◆ **Exercise goal**
Please copy every record below exactly, leaving out the pictures.

◆ **Stored data entries**

####

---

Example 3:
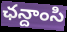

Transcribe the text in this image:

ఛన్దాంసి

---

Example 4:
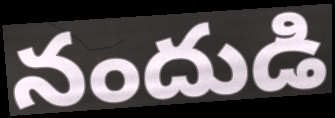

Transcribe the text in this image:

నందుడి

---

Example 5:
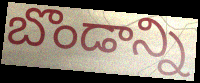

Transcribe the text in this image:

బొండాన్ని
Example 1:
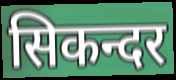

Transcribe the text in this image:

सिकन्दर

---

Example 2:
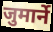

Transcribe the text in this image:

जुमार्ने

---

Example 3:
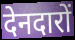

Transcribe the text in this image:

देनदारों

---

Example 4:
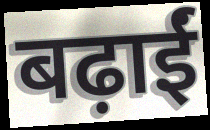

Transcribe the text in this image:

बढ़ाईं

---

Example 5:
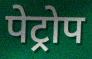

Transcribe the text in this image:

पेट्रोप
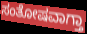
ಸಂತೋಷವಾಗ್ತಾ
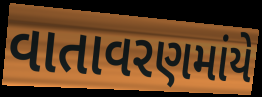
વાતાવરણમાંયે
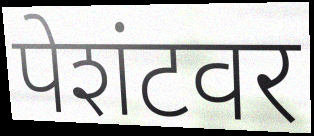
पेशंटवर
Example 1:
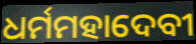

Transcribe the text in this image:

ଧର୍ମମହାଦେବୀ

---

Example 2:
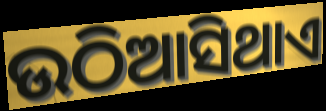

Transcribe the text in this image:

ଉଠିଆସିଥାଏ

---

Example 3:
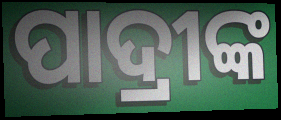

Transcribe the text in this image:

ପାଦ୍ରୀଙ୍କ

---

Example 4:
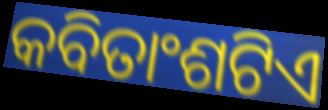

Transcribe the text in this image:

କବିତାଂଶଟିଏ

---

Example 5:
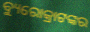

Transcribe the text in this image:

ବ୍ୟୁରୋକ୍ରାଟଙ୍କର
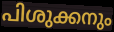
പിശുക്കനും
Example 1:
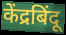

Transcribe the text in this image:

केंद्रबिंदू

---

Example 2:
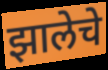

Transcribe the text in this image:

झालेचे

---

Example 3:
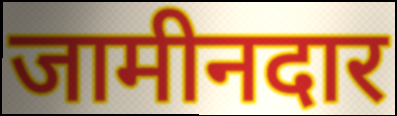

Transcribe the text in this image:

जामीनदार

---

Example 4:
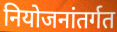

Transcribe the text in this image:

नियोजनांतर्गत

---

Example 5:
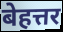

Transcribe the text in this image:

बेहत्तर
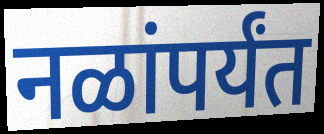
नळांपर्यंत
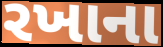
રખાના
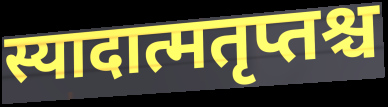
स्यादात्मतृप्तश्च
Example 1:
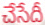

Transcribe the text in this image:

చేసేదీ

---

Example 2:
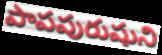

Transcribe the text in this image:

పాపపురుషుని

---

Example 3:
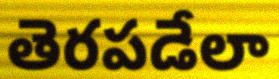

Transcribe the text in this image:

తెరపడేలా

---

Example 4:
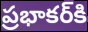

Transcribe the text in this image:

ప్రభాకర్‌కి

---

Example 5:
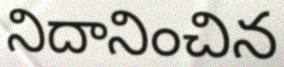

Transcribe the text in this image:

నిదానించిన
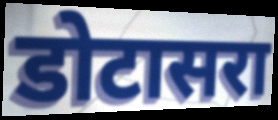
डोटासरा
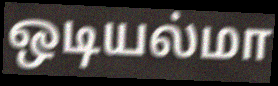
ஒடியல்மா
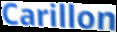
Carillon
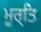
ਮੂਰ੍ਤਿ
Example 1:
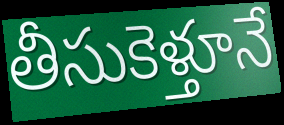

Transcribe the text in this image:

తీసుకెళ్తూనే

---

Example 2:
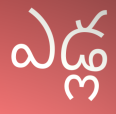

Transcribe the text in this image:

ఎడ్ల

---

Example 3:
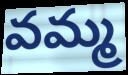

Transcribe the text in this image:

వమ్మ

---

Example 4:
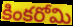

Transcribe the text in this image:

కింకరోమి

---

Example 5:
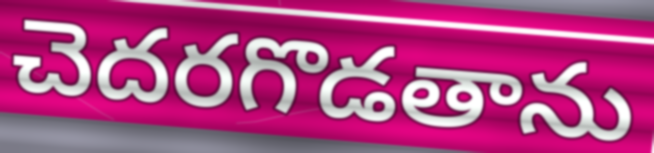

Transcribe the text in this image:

####

◆ **Answer to this task**
---

Example 3:

Transcribe the text in this image:

ఛన్దాంసి

---

Example 4:

Transcribe the text in this image:

నందుడి

---

Example 5:

Transcribe the text in this image:

బొండాన్ని
Example 1:

Transcribe the text in this image:

सिकन्दर

---

Example 2:

Transcribe the text in this image:

जुमार्ने

---

Example 3:

Transcribe the text in this image:

देनदारों

---

Example 4:

Transcribe the text in this image:

बढ़ाईं

---

Example 5:

Transcribe the text in this image:

पेट्रोप
ಸಂತೋಷವಾಗ್ತಾ
વાતાવરણમાંયે
पेशंटवर
Example 1:

Transcribe the text in this image:

ଧର୍ମମହାଦେବୀ

---

Example 2:

Transcribe the text in this image:

ଉଠିଆସିଥାଏ

---

Example 3:

Transcribe the text in this image:

ପାଦ୍ରୀଙ୍କ

---

Example 4:

Transcribe the text in this image:

କବିତାଂଶଟିଏ

---

Example 5:

Transcribe the text in this image:

ବ୍ୟୁରୋକ୍ରାଟଙ୍କର
പിശുക്കനും
Example 1:

Transcribe the text in this image:

केंद्रबिंदू

---

Example 2:

Transcribe the text in this image:

झालेचे

---

Example 3:

Transcribe the text in this image:

जामीनदार

---

Example 4:

Transcribe the text in this image:

नियोजनांतर्गत

---

Example 5:

Transcribe the text in this image:

बेहत्तर
नळांपर्यंत
રખાના
स्यादात्मतृप्तश्च
Example 1:

Transcribe the text in this image:

చేసేదీ

---

Example 2:

Transcribe the text in this image:

పాపపురుషుని

---

Example 3:

Transcribe the text in this image:

తెరపడేలా

---

Example 4:

Transcribe the text in this image:

ప్రభాకర్‌కి

---

Example 5:

Transcribe the text in this image:

నిదానించిన
डोटासरा
ஒடியல்மா
Carillon
ਮੂਰ੍ਤਿ
Example 1:

Transcribe the text in this image:

తీసుకెళ్తూనే

---

Example 2:

Transcribe the text in this image:

ఎడ్ల

---

Example 3:

Transcribe the text in this image:

వమ్మ

---

Example 4:

Transcribe the text in this image:

కింకరోమి

---

Example 5:

Transcribe the text in this image:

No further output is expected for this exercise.